Review of the One Acts

By: Hannah Tetzlaff 

The Ripon College Theatre Department came together for the One Act Play Festival, April 14-16, to send off their department seniors in their last production before graduation.

After spending four years at Ripon College, being involved in play productions, acting alongside fellow actors, and learning the ways of the theatre, these seniors had their “curtain call”: JaneMarie Erickson, Enya Nett, London Mosher, Caroline Lundt, and College Days’s Editor-in-Chief Connor Cummiskey, along with their fellow course-mate Addie McCauley ’17.

The One Act Play Festival is the senior capstone for those majoring in Theatre and is connected to the theatre course Senior Seminar in Directing Theories and Practices taught by Theatre Professor Kenneth Hill.   For the course, each student becomes a director for their own one act.  Each one act has to be 20-30 minutes long, can only have three to five characters, and can not have been produced in the last five years.  

“The goal of the one acts is to be the senior capstone, to make sure that the theater majors can put everything all together but also to provide a festival for one act plays so that we get a lot different new playwrights out there and also to give […] lots of people a chance to be on stage” says Hill.

A few of the student directors disclosed what it is was like to produce a play and direct a cast of their peers.

“Directing takes a lot of listening,” says student director McCauley. “While you do have to ‘direct’ the actors, you also have to listen to them to make sure that everything can be heard, that it makes sense, and that they are developing their character well. Actors are very smart, you also have to listen to their ideas and feelings because they may give you an idea that is better than anything you could come up with.”

A few of the actors auditioned for the one act plays, knowing it would be their last time to work with the seniors.
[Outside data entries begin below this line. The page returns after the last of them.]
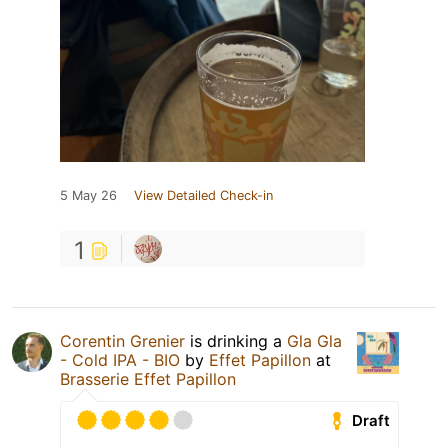
5 May 26
View Detailed Check-in
1
Corentin Grenier
is drinking a
Gla Gla
- Cold IPA - BIO
by
Effet Papillon
at
Brasserie Effet Papillon
Draft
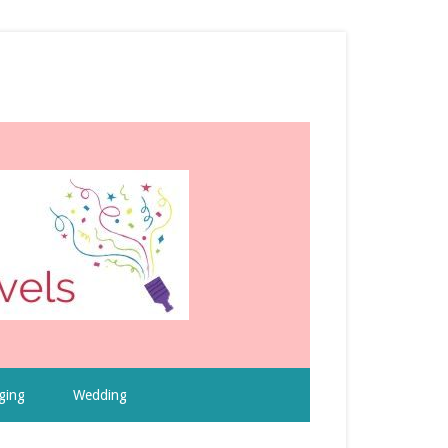
ging
Wedding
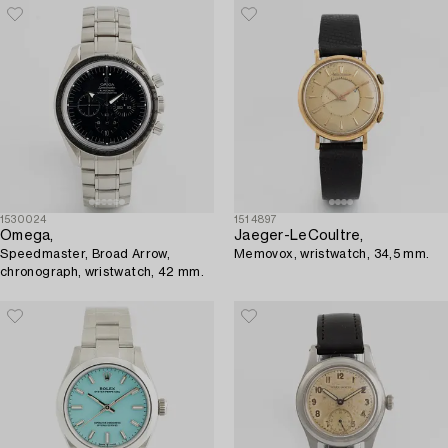
1530024
1514897
Omega,
Jaeger-LeCoultre,
Speedmaster, Broad Arrow,
Memovox, wristwatch, 34,5 mm.
chronograph, wristwatch, 42 mm.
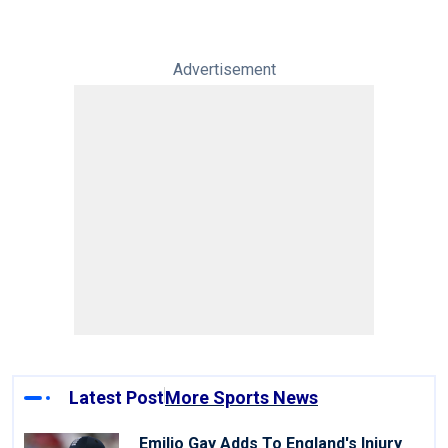
Advertisement
Latest Post
More Sports News
Emilio Gay Adds To England's Injury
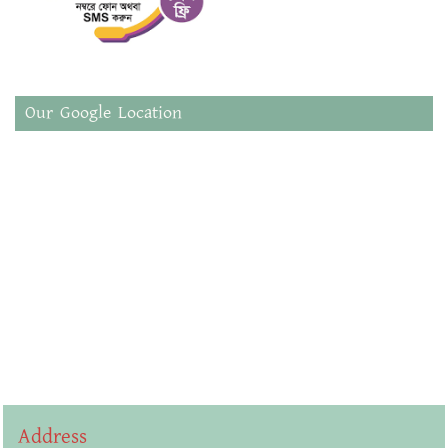
Our Google Location
Address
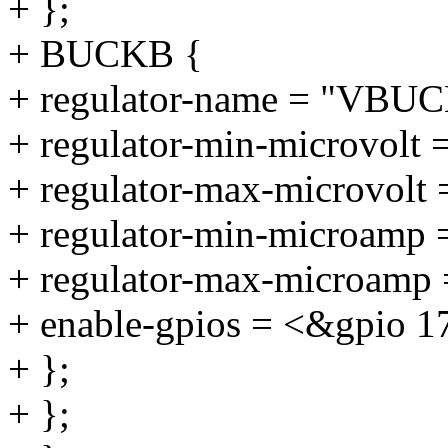
+ };
+ BUCKB {
+ regulator-name = "VBU
+ regulator-min-microvolt 
+ regulator-max-microvolt
+ regulator-min-microamp
+ regulator-max-microamp
+ enable-gpios = <&gpio 1
+ };
+ };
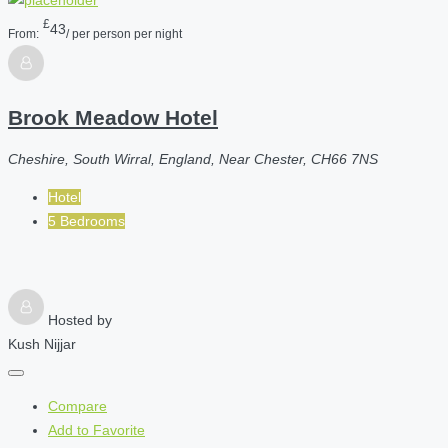
£
43
From:
/ per person per night
Brook Meadow Hotel
Cheshire, South Wirral, England, Near Chester, CH66 7NS
Hotel
5 Bedrooms
Hosted by
Kush Nijjar
Compare
Add to Favorite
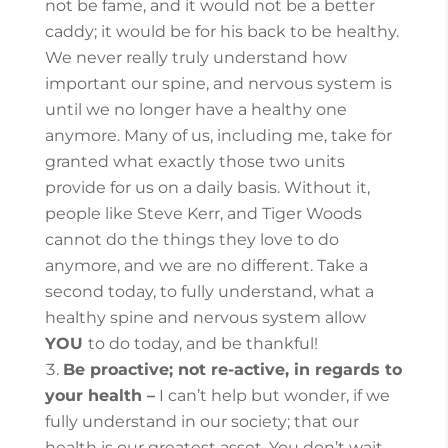
not be fame, and it would not be a better
caddy; it would be for his back to be healthy.
We never really truly understand how
important our spine, and nervous system is
until we no longer have a healthy one
anymore. Many of us, including me, take for
granted what exactly those two units
provide for us on a daily basis. Without it,
people like Steve Kerr, and Tiger Woods
cannot do the things they love to do
anymore, and we are no different.
Take a
second today, to fully understand, what a
healthy spine and nervous system allow
YOU
to do today, and be thankful!
Be proactive; not re-active, in regards to
your health –
I can’t help but wonder, if we
fully understand in our society; that our
health is our greatest asset. You don’t wait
“I tried out for the One Acts because I enjoy theatre and I knew this would be my last opportunity to work with these people that’ve helped me so much my first year here,” says Jimmy Balistreri ’19. “The scripts themselves were very good too, and I was excited to get to work with mine.”

The actors commented on their experience working under a student director and the improvements they saw in their director.

Allison Macknick ’17 states, “To go from acting/working alongside them to having them be the directors is a really rewarding experience. It’s amazing to see so many friends take on this challenge, going from student to master. I couldn’t be prouder of them.”

Senior Brian Fristch upheld that assessment of the directors, “I actually commented to my director one day, ‘You didn’t look like a student when you were sitting around discussing lighting cues.  You looked like a professional director that knows what she wants.’  She really seemed to be less timid in voicing what she wanted as rehearsal progressed.  She made it more of ‘her show.’”

It wasn’t just the student directors that did an impeccable job but the actors as well.  The student directors gave many praises for the actors.

“I am so very proud of my actresses and all of the work that they put into this show, I was not disappointed with their performances at all,” says McCauley.

Senior Caroline Lundt, also, was very pleased with her cast. “I was surprised by how self-directed my cast was,” says Lundt. “It was a pleasure working with such an eager cast.”

The success lies not just with the student directors but with everyone.  

As McCauley put it so poignantly, “This is by no means a one person accomplishment. All of the directors including myself had the assistance of a fantastic stage crew team, our wonderful professors, and top notch actors, without those people we would not have been able to pull this off.”

Everyone came together to make the One Act Play Festival an overwhelming success and to send off the theatre department seniors with pride in their hearts.